Thursday 8 May 2014

Preface.

He started with a paper. It began to develop into a book. Later it would be reconstructed by general theories supported by case studies and historical artifacts. And finally after ten years, he is a proud scholar on both history and sociology terms, and all his results are tightly written in three volumes. That man is Michael Mann.
"The sources of social power: volume 1" by Michael Mann (cat not included).

Have you ever wondered on how ideas could go through our minds, giving us a vision on our thoughts and even trained our imagination? I personally wondered on how Michael Mann were able to wrote three volumes of books about power, while he himself is just a mere human being just like us. I am really sure that even with our human intelligence we have our own limits but that is what exactly made me think that Mr. Mann here is one of the most intelligent and a hardworking person ever. Nevertheless it took him ten years of research, ten years of perseverance, and ten years of questioning himself; all that to prove out his theories. However, is that all that he wanted? There should be a strong enough reason for him to be motivated to finish his writings and I am sure he must have had some...

The current me couldn't imagine writing an essay so how am I be tempted to write a whole book? Or let's say three whole books?? I knew personally it must have been tough to actually start writing. (Well, that's unless you do love to write and are used to it...) I am not a writer myself, not even a professional one either. I am just your typical non-hardworking student obliged to write research papers and reports for the next three years to be able to graduate from this institute called "university". All that just to obtain a certified certificate with my name written on it and all I could do is to hope that mere one piece of paper will give me a better future. But then, why am I struggling for something that is uncertain?

Imagine all that pressure... and deadlines. God, I hate deadlines.

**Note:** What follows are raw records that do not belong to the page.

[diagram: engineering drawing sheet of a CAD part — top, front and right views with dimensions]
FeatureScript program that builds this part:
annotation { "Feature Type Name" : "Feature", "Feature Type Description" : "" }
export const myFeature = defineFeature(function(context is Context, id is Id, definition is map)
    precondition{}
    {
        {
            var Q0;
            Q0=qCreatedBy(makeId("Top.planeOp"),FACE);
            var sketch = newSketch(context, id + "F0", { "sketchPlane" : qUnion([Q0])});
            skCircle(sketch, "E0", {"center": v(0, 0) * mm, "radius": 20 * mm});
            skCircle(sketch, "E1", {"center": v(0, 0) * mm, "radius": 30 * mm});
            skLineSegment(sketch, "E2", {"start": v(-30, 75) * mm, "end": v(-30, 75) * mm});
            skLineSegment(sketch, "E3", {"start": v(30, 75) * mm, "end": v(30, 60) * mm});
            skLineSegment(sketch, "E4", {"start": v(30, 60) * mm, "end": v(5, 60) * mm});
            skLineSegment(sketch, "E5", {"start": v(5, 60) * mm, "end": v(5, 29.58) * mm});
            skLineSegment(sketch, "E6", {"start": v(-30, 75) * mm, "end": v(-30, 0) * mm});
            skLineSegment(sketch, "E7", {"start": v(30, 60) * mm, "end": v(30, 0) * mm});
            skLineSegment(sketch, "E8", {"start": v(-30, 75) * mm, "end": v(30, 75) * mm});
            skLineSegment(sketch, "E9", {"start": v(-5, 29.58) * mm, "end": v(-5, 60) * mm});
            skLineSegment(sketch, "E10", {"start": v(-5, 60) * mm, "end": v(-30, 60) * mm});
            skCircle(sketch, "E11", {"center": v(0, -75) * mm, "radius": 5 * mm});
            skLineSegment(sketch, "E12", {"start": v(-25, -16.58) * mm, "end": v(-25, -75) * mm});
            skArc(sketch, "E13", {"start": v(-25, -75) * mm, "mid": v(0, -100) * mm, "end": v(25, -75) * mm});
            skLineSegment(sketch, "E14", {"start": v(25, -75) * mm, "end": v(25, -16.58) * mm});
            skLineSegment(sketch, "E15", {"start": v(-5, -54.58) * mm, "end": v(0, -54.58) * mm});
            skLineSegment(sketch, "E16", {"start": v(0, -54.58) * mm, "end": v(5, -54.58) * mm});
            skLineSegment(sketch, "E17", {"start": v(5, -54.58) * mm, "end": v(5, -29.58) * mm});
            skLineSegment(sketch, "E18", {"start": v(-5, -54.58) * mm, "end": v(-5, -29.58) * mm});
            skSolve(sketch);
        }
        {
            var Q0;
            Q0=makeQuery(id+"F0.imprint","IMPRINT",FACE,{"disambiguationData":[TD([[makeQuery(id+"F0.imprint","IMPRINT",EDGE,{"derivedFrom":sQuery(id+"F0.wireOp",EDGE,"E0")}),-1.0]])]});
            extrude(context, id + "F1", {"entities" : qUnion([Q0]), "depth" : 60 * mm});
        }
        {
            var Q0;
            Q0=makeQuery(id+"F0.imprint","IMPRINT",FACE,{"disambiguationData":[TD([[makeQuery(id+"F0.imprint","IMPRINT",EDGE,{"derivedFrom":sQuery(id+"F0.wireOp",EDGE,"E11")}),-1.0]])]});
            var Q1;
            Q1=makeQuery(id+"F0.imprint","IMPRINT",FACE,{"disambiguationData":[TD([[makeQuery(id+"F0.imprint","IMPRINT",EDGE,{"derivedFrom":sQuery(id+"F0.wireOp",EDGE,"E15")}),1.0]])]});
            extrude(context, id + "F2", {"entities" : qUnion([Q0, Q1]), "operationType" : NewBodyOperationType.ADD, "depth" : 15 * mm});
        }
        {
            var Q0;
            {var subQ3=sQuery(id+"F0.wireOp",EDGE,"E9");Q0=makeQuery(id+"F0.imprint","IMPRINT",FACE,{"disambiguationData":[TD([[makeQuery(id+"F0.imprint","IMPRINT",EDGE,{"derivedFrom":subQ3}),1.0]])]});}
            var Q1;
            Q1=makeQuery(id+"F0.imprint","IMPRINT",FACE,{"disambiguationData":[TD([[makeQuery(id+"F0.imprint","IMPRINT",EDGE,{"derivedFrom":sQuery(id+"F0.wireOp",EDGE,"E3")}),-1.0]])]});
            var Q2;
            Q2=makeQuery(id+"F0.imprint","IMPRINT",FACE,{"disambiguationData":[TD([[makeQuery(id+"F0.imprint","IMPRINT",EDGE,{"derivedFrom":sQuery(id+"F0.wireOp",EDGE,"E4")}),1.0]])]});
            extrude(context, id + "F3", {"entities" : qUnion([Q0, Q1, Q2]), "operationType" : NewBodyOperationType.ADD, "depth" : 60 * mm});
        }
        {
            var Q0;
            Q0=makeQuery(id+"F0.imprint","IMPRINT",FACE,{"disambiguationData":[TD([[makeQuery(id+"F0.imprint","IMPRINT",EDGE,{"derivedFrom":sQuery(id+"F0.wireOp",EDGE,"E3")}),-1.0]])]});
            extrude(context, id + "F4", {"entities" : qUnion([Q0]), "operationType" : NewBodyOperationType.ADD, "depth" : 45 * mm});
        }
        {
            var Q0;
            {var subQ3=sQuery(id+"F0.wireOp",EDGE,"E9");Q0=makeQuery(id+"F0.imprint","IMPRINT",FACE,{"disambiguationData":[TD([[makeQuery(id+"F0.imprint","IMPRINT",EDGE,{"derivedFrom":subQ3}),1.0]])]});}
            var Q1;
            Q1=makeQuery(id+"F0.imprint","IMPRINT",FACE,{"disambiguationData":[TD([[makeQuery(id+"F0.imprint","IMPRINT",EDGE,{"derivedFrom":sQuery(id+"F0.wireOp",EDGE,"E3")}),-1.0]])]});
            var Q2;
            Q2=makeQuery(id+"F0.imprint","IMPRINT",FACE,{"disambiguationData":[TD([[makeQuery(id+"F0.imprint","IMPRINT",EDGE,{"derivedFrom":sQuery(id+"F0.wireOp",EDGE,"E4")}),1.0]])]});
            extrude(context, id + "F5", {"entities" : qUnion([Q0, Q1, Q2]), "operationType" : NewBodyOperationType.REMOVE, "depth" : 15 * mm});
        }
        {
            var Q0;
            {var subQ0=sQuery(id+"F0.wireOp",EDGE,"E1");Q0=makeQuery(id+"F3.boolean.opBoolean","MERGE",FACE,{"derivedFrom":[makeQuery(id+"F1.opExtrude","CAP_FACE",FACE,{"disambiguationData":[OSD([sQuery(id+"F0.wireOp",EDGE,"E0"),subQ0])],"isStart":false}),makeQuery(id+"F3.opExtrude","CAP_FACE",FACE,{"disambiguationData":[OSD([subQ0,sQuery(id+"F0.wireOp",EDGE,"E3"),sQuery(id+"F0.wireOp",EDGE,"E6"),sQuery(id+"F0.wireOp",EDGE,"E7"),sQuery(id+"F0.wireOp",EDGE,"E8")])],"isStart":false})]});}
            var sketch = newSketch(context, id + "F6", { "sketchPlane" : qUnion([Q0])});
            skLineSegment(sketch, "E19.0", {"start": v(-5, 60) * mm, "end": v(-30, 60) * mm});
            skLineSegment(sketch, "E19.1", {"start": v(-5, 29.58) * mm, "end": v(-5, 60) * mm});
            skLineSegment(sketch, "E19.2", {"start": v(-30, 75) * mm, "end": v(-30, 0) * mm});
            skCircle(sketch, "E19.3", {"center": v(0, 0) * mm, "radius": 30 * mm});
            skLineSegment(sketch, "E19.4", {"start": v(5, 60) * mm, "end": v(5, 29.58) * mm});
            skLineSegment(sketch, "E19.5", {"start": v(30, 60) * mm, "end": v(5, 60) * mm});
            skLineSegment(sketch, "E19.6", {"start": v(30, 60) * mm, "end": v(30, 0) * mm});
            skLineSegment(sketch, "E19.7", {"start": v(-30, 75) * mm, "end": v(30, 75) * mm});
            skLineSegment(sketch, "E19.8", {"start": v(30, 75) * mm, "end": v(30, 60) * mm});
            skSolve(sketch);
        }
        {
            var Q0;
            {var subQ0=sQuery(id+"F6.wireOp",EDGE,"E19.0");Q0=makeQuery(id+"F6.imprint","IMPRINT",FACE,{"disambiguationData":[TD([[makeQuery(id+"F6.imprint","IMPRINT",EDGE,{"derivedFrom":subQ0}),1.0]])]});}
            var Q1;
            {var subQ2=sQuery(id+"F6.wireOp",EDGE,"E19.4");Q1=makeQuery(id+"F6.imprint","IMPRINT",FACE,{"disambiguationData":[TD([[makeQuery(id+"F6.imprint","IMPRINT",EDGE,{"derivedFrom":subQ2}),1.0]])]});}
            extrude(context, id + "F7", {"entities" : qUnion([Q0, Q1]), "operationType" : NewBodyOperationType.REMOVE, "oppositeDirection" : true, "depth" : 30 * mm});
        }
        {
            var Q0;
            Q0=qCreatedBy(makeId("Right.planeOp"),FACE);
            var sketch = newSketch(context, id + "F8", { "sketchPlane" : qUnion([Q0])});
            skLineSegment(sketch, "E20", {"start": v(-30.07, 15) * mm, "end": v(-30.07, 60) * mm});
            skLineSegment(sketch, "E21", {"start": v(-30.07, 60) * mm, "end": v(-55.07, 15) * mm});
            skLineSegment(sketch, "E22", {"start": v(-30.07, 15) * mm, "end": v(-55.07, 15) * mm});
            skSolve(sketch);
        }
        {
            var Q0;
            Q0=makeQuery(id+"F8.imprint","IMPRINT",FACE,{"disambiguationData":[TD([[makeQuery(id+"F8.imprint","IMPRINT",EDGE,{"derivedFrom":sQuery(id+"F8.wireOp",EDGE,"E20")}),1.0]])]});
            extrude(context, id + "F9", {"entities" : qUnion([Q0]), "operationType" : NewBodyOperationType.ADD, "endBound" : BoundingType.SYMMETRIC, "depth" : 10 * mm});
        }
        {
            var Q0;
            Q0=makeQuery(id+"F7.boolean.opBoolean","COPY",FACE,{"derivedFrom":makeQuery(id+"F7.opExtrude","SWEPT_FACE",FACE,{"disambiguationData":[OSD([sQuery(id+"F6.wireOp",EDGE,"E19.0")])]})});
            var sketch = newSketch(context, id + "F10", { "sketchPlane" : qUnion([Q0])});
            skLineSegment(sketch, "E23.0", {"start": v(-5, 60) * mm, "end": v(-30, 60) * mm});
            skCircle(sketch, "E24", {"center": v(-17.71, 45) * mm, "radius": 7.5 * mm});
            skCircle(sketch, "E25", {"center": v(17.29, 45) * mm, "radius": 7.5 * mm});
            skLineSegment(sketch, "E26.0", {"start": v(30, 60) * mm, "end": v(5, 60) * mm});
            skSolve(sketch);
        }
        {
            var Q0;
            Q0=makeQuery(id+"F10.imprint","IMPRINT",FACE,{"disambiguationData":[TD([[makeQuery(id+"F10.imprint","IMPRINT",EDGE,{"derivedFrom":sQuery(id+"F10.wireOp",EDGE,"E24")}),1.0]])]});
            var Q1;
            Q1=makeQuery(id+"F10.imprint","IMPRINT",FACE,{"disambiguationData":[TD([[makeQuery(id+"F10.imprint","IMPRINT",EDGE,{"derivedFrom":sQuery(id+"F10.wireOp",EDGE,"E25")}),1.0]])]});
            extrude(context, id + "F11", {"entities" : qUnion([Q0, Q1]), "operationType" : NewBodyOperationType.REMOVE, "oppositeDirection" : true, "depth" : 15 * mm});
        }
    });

I have been staring blankly between a screen full of gibberish and rubbish and all sorts of "pretty flowery" words that I typed and some heavy reference books borrowed from the library for hours, feeling both tired and slightly proud on actually doing my duty as a 'university student'. I was devastated for a moment when my laptop decided to be an arse and restarted itself, resulting in some data lost on my document and now here I am, trying to calm myself down by writing such a nonsense piece of a blog post. All one thousand words of effort were gone and I do not even know how. Or why. Or am I able to re-do all those ideas I have put together? Why am I still struggling for an essay that I will forget in the future? Or will I ever forget it though? (To put it frankly, I suppose I am doing it all for the participation marks and the grades.)

I strongly believe that success does come from failure and I could somehow imagine how Mann himself worked hard on his research. Perhaps there was one time when his idea was rejected or his papers were intentionally destroyed by others? Or perhaps he got his ideas stolen or badly influenced? That, we will never know for sure...

I might not find the answer to the universe today or sooner or later for I am not a professional scientist or whatever. I might not know when will be the time for me to be able to find the meaning of my own life (or simpler things such as will I be able to finish this one mere paper gracefully...), but when I do, I do wish that by that time I could be as motivated, hardworking and as persistent as Michael Mann himself.



Okay, let's get back to some other nonsense writing shall we?